Thirty-four undergraduate and graduate students are volunteering their time on the $150,000 project.
Two of them, Zach Levine and Roy Blatt, show off how a red laser beam would send signals between two satellites.
“So basically right now, we’re converting text like you would read in a book to binary. The lidar [small optical laser] is going to pulse that to the receiver and Roy is going to read it into his laptop, basically translate it back to text,” Levine explains.
They're trying to get the message "Skydiving is cool" from one satellite to the other by pulsating a laser beam.
Blatt checks to see if it worked. The message appears as “Skydiving is coo.”
“Oh! It missed the L!” Blatt said. “I guess I didn’t run it long enough. But it works and we’re not using Wi-Fi or anything, just optical lasers, and that’s really cool.”
Right now, satellites use radio frequencies to communicate. Lasers would be a lot faster.
Gunter’s dream is to send hundreds of small satellites into space to talk to each other and send images and data back to Earth.
“This small technology, if you can miniaturize it and get the same capability as some of these larger satellites, you save a lot of money and you’re able to get better science return because they can go to do to these remote locations and do these fantastic measurements," Gunter said.
Testing For Space
Professor Glenn Lightsey tests the satellites in a vacuum chamber that mimics the zero-gravity environment of space and builds a lot of the hardware. He’s a new addition to Georgia Tech’s school of aerospace engineering. He comes from the University of Texas at Austin, where he helped launched that school’s first small space satellite.
“You really only have one chance for everything to work when it counts so you test as much as you can, as close as you can, to the real conditions so that you’re not surprised when you actually have to do it for real,” Lightsey said.

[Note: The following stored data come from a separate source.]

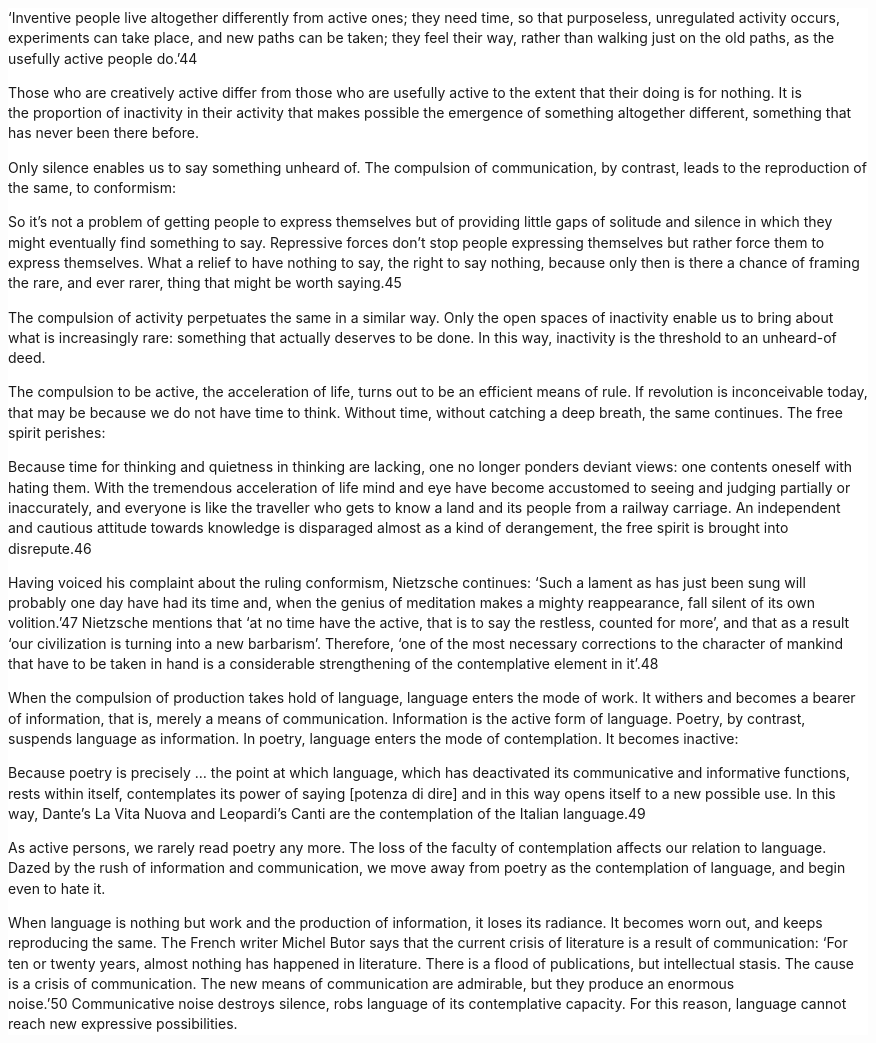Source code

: ‘Inventive people live altogether differently from active ones; they need time, so that purposeless, unregulated activity occurs, experiments can take place, and new paths can be taken; they feel their way, rather than walking just on the old paths, as the usefully active people do.’44

Those who are creatively active differ from those who are usefully active to the extent that their doing is for nothing. It is the proportion of inactivity in their activity that makes possible the emergence of something altogether different, something that has never been there before.

Only silence enables us to say something unheard of. The compulsion of communication, by contrast, leads to the reproduction of the same, to conformism:

So it’s not a problem of getting people to express themselves but of providing little gaps of solitude and silence in which they might eventually find something to say. Repressive forces don’t stop people expressing themselves but rather force them to express themselves. What a relief to have nothing to say, the right to say nothing, because only then is there a chance of framing the rare, and ever rarer, thing that might be worth saying.45

The compulsion of activity perpetuates the same in a similar way. Only the open spaces of inactivity enable us to bring about what is increasingly rare: something that actually deserves to be done. In this way, inactivity is the threshold to an unheard-of deed.

The compulsion to be active, the acceleration of life, turns out to be an efficient means of rule. If revolution is inconceivable today, that may be because we do not have time to think. Without time, without catching a deep breath, the same continues. The free spirit perishes:

Because time for thinking and quietness in thinking are lacking, one no longer ponders deviant views: one contents oneself with hating them. With the tremendous acceleration of life mind and eye have become accustomed to seeing and judging partially or inaccurately, and everyone is like the traveller who gets to know a land and its people from a railway carriage. An independent and cautious attitude towards knowledge is disparaged almost as a kind of derangement, the free spirit is brought into disrepute.46

Having voiced his complaint about the ruling conformism, Nietzsche continues: ‘Such a lament as has just been sung will probably one day have had its time and, when the genius of meditation makes a mighty reappearance, fall silent of its own volition.’47 Nietzsche mentions that ‘at no time have the active, that is to say the restless, counted for more’, and that as a result ‘our civilization is turning into a new barbarism’. Therefore, ‘one of the most necessary corrections to the character of mankind that have to be taken in hand is a considerable strengthening of the contemplative element in it’.48

When the compulsion of production takes hold of language, language enters the mode of work. It withers and becomes a bearer of information, that is, merely a means of communication. Information is the active form of language. Poetry, by contrast, suspends language as information. In poetry, language enters the mode of contemplation. It becomes inactive:

Because poetry is precisely … the point at which language, which has deactivated its communicative and informative functions, rests within itself, contemplates its power of saying [potenza di dire] and in this way opens itself to a new possible use. In this way, Dante’s La Vita Nuova and Leopardi’s Canti are the contemplation of the Italian language.49

As active persons, we rarely read poetry any more. The loss of the faculty of contemplation affects our relation to language. Dazed by the rush of information and communication, we move away from poetry as the contemplation of language, and begin even to hate it.

When language is nothing but work and the production of information, it loses its radiance. It becomes worn out, and keeps reproducing the same. The French writer Michel Butor says that the current crisis of literature is a result of communication: ‘For ten or twenty years, almost nothing has happened in literature. There is a flood of publications, but intellectual stasis. The cause is a crisis of communication. The new means of communication are admirable, but they produce an enormous noise.’50 Communicative noise destroys silence, robs language of its contemplative capacity. For this reason, language cannot reach new expressive possibilities.
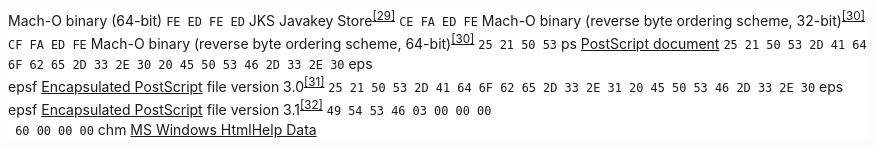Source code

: </td>
<td>
</td>
<td>Mach-O binary (64-bit)
</td></tr>
<tr>
<td><code>FE ED FE ED</code>
</td>
<td>
</td>
<td>JKS Javakey Store<sup id="cite_ref-29" class="reference"><a href="#cite_note-29">[29]</a></sup>
</td></tr>
<tr>
<td><code>CE FA ED FE</code>
</td>
<td>
</td>
<td>Mach-O binary (reverse byte ordering scheme, 32-bit)<sup id="cite_ref-apple.com_30-0" class="reference"><a href="#cite_note-apple.com-30">[30]</a></sup>
</td></tr>
<tr>
<td><code>CF FA ED FE</code>
</td>
<td>
</td>
<td>Mach-O binary (reverse byte ordering scheme, 64-bit)<sup id="cite_ref-apple.com_30-1" class="reference"><a href="#cite_note-apple.com-30">[30]</a></sup>
</td></tr>
<tr>
<td data-sort-value="2@5@2"><code>25 21 50 53</code>
</td>
<td>ps
</td>
<td><a href="/wiki/PostScript" title="PostScript">PostScript document</a>
</td></tr>
<tr>
<td data-sort-value="2@5@2@1@5@0@5@3@2@d@4@1"><code>25 21 50 53 2D 41 64 6F 62 65 2D 33 2E 30 20 45 50 53 46 2D 33 2E 30</code>
</td>
<td>eps<br>epsf
</td>
<td><a href="/wiki/Encapsulated_PostScript" title="Encapsulated PostScript">Encapsulated PostScript</a> file version 3.0<sup id="cite_ref-Encapsulated_PostScript_(EPS)_File_Format,_Version_3.0_31-0" class="reference"><a href="#cite_note-Encapsulated_PostScript_(EPS)_File_Format,_Version_3.0-31">[31]</a></sup>
</td></tr>
<tr>
<td data-sort-value="2@5@2@1@5@0@5@3@2@d@4@1"><code>25 21 50 53 2D 41 64 6F 62 65 2D 33 2E 31 20 45 50 53 46 2D 33 2E 30</code>
</td>
<td>eps<br>epsf
</td>
<td><a href="/wiki/Encapsulated_PostScript" title="Encapsulated PostScript">Encapsulated PostScript</a> file version 3.1<sup id="cite_ref-Encapsulated_PostScript_(EPS)_File_Format,_Version_3.1_32-0" class="reference"><a href="#cite_note-Encapsulated_PostScript_(EPS)_File_Format,_Version_3.1-32">[32]</a></sup>
</td></tr>
<tr>
<td data-sort-value="4@9@5@4"><code>49 54 53 46 03 00 00 00<br> 60 00 00 00</code>
</td>
<td>chm
</td>
<td><a href="/wiki/Microsoft_Compiled_HTML_Help" title="Microsoft Compiled HTML Help">MS Windows HtmlHelp Data</a>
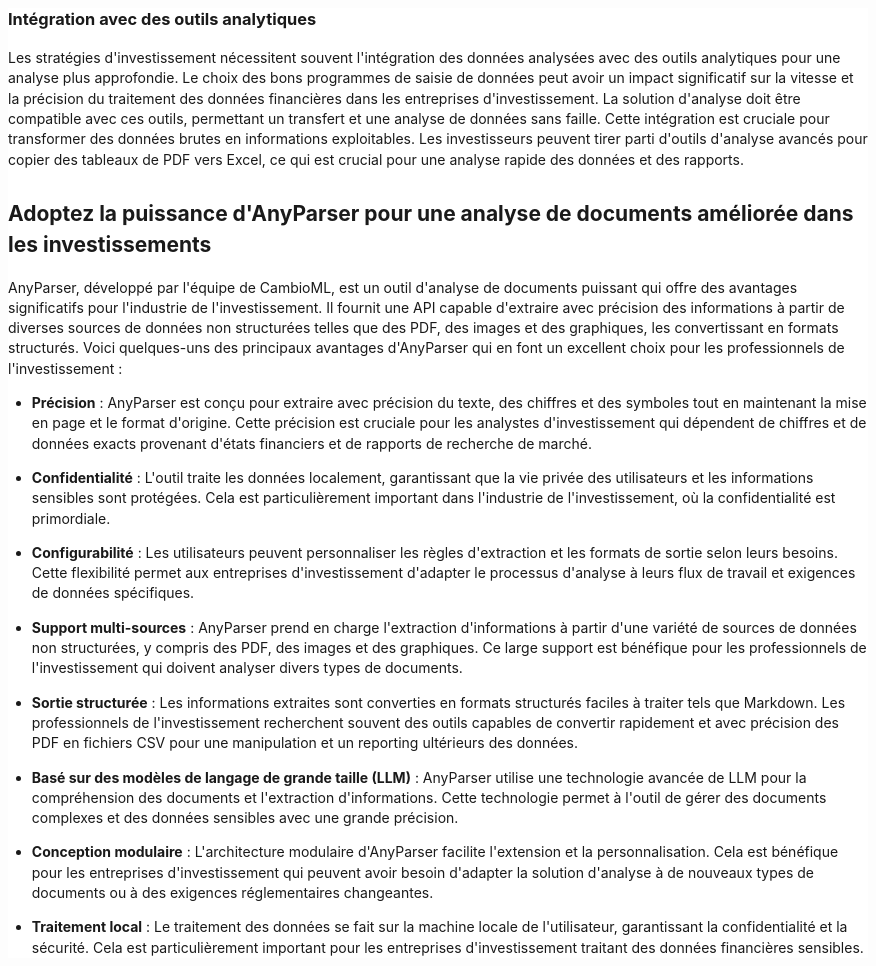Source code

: ### Intégration avec des outils analytiques

Les stratégies d'investissement nécessitent souvent l'intégration des données analysées avec des outils analytiques pour une analyse plus approfondie. Le choix des bons programmes de saisie de données peut avoir un impact significatif sur la vitesse et la précision du traitement des données financières dans les entreprises d'investissement. La solution d'analyse doit être compatible avec ces outils, permettant un transfert et une analyse de données sans faille. Cette intégration est cruciale pour transformer des données brutes en informations exploitables. Les investisseurs peuvent tirer parti d'outils d'analyse avancés pour copier des tableaux de PDF vers Excel, ce qui est crucial pour une analyse rapide des données et des rapports.

## Adoptez la puissance d'AnyParser pour une analyse de documents améliorée dans les investissements

AnyParser, développé par l'équipe de CambioML, est un outil d'analyse de documents puissant qui offre des avantages significatifs pour l'industrie de l'investissement. Il fournit une API capable d'extraire avec précision des informations à partir de diverses sources de données non structurées telles que des PDF, des images et des graphiques, les convertissant en formats structurés. Voici quelques-uns des principaux avantages d'AnyParser qui en font un excellent choix pour les professionnels de l'investissement :

- **Précision** : AnyParser est conçu pour extraire avec précision du texte, des chiffres et des symboles tout en maintenant la mise en page et le format d'origine. Cette précision est cruciale pour les analystes d'investissement qui dépendent de chiffres et de données exacts provenant d'états financiers et de rapports de recherche de marché.

- **Confidentialité** : L'outil traite les données localement, garantissant que la vie privée des utilisateurs et les informations sensibles sont protégées. Cela est particulièrement important dans l'industrie de l'investissement, où la confidentialité est primordiale.

- **Configurabilité** : Les utilisateurs peuvent personnaliser les règles d'extraction et les formats de sortie selon leurs besoins. Cette flexibilité permet aux entreprises d'investissement d'adapter le processus d'analyse à leurs flux de travail et exigences de données spécifiques.

- **Support multi-sources** : AnyParser prend en charge l'extraction d'informations à partir d'une variété de sources de données non structurées, y compris des PDF, des images et des graphiques. Ce large support est bénéfique pour les professionnels de l'investissement qui doivent analyser divers types de documents.

- **Sortie structurée** : Les informations extraites sont converties en formats structurés faciles à traiter tels que Markdown. Les professionnels de l'investissement recherchent souvent des outils capables de convertir rapidement et avec précision des PDF en fichiers CSV pour une manipulation et un reporting ultérieurs des données.

- **Basé sur des modèles de langage de grande taille (LLM)** : AnyParser utilise une technologie avancée de LLM pour la compréhension des documents et l'extraction d'informations. Cette technologie permet à l'outil de gérer des documents complexes et des données sensibles avec une grande précision.

- **Conception modulaire** : L'architecture modulaire d'AnyParser facilite l'extension et la personnalisation. Cela est bénéfique pour les entreprises d'investissement qui peuvent avoir besoin d'adapter la solution d'analyse à de nouveaux types de documents ou à des exigences réglementaires changeantes.

- **Traitement local** : Le traitement des données se fait sur la machine locale de l'utilisateur, garantissant la confidentialité et la sécurité. Cela est particulièrement important pour les entreprises d'investissement traitant des données financières sensibles.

In 2014, one launch ended badly. A NASA rocket headed for the International Space Station was carrying a $1 million micro-satellite his students at UT Austin spent more than a year working on. The rocket exploded seconds after liftoff.
These small satellites often get a free “rideshare” through NASA or private companies like SpaceX.
Lightsey said there are now more than 50 universities and even elementary schools building satellites. But he said Georgia Tech’s Space Systems Design Lab is notable for its focus on research.
“A lot of those satellites are primarily educational in that the satellite doesn’t conduct science,” Lightsey said. “It’s more like a tool for teaching students how to build hardware and launch things into space. Our goal has always been to not only do that, but also use the satellites as a groundbreaking science instrument and work with NASA and the Department of Defense and really advance the state of art.”
The RANGE mission is set to launch by the end of 2016 and Prox-1 will be ready for lift-off on a Space-X Falcon Heavy rocket carrying a dozen other small satellites in March 2017.